政界や芸能界はすっかり二世三世で溢れかえっている。
本来世襲である業界ならともかく、そうでない業界でも擬似世襲が目立つようになっている。
世襲に良い点があるとすると、身元が確実で、トラブルが起きた場合でも後処理や補償もリスクが小さい可能性が高いが、拗れた場合は大きく取り上げられるので火消しが不可能になるという大きなリスクも持ち合わせている。
二世三世の最大の良さが育ちの良さと業界のルールや人間関係を熟知してることだとすると、何の面白味もないがそのことが保険になってると考えると需要が高いことも理解できる、現代はそういう時代なのかもしれない。
元々は、育ちの良さが意味することとは家柄の良さだけで、それは親や先祖のおかげだけなのだが、そんな家柄が素晴らしい家系でも育ちの良さ格差が起きているかもしれない。
政治の世界の世襲は地盤・看板・鞄が受け継がれる。
Wikipediaでは三つのばんという意味で三バンとして取り上げられている。
分かりづらいのが鞄だが、これは資金のことで、昔は政治家が持ってるカバンの中には工作資金が詰め込まれていたからだろう。
一見世襲とは縁がなさそうな一般人の場合でも、この三バン的な価値観が現在では感じられる。
抽象的だが、三つ併せて『育ちが良さそう』がそれに当たるような気がする。
もちろん大前提として実力が大事というのは問われるが、それは一定水準をクリアすればそれ以上は問われないというような意味でだ。
その程度の実力があれば、育ちが勝負の決め手になるのだ。
育ちの良さには性格の良さは必須で、育ちが良くて性格も良ければ残念ながら外見も悪くないのだ。
わざわざ名前は上げないが、家柄が良いはずの代々政治家の家系や世襲の伝統芸能の世界にも下品な人は少なくないのを見ると、育ちの良さは家柄だけでは決定されないのだ。
実力のみでそれなりに成功を獲得していたはずのスポーツ選手が私生活の乱れから大きく評価を落とすことが最近少なくないが、これらも十把一絡げに『育ちが悪いから一流になりきれない』で片付けられそうだ。

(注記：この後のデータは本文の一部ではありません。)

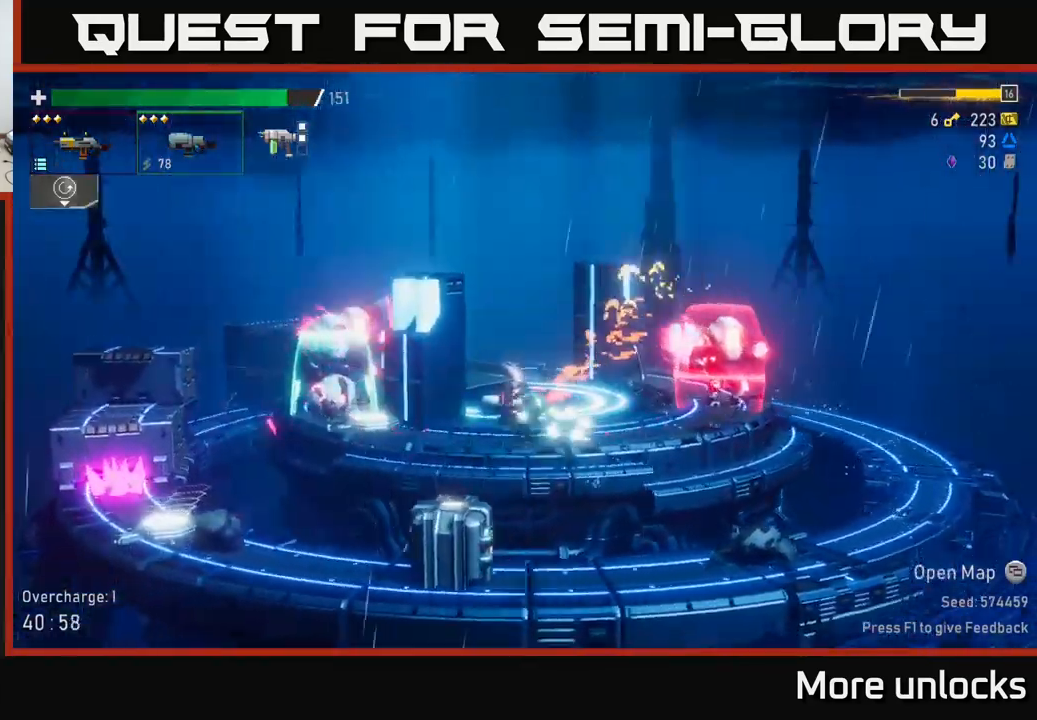
{"buttons": ["A"], "left_stick": "left", "right_stick": "center", "events": [[33, "B", "up"], [133, "A", "down"], [200, "X", "down"], [350, "A", "up"], [383, "X", "up"], [483, "A", "down"]]}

だからこそプロ野球界では大谷翔平さんがダントツで光り輝くのだ。
実力の世界でも、実力があるだけでは賞賛は付いて来ない時代なのだ。
三つ子の魂百までという諺を信じるならば、育ちの良さは親の育て方に大きく依存するはず。
自分のようになれという思いを込めて育てられるのか、あるいは自分のようになるなという思いが込められるのかはともかくとして。
そんな育てられ方と成長に伴う自我の合わせ技の結果が、自分がよく知ってるはずの自分自身を作り上げるのだ。
『育ちは良かったのか?』と問われるまでもなく答えは一目瞭然のはず。
改めて考えると、誇らし気な気持ちになれる人と、少しホッとできる人と、落ち込んでしまう人にはっきり分かれるはずだ。
落ち込んでしまう人が多いことは言うまでもないだろう。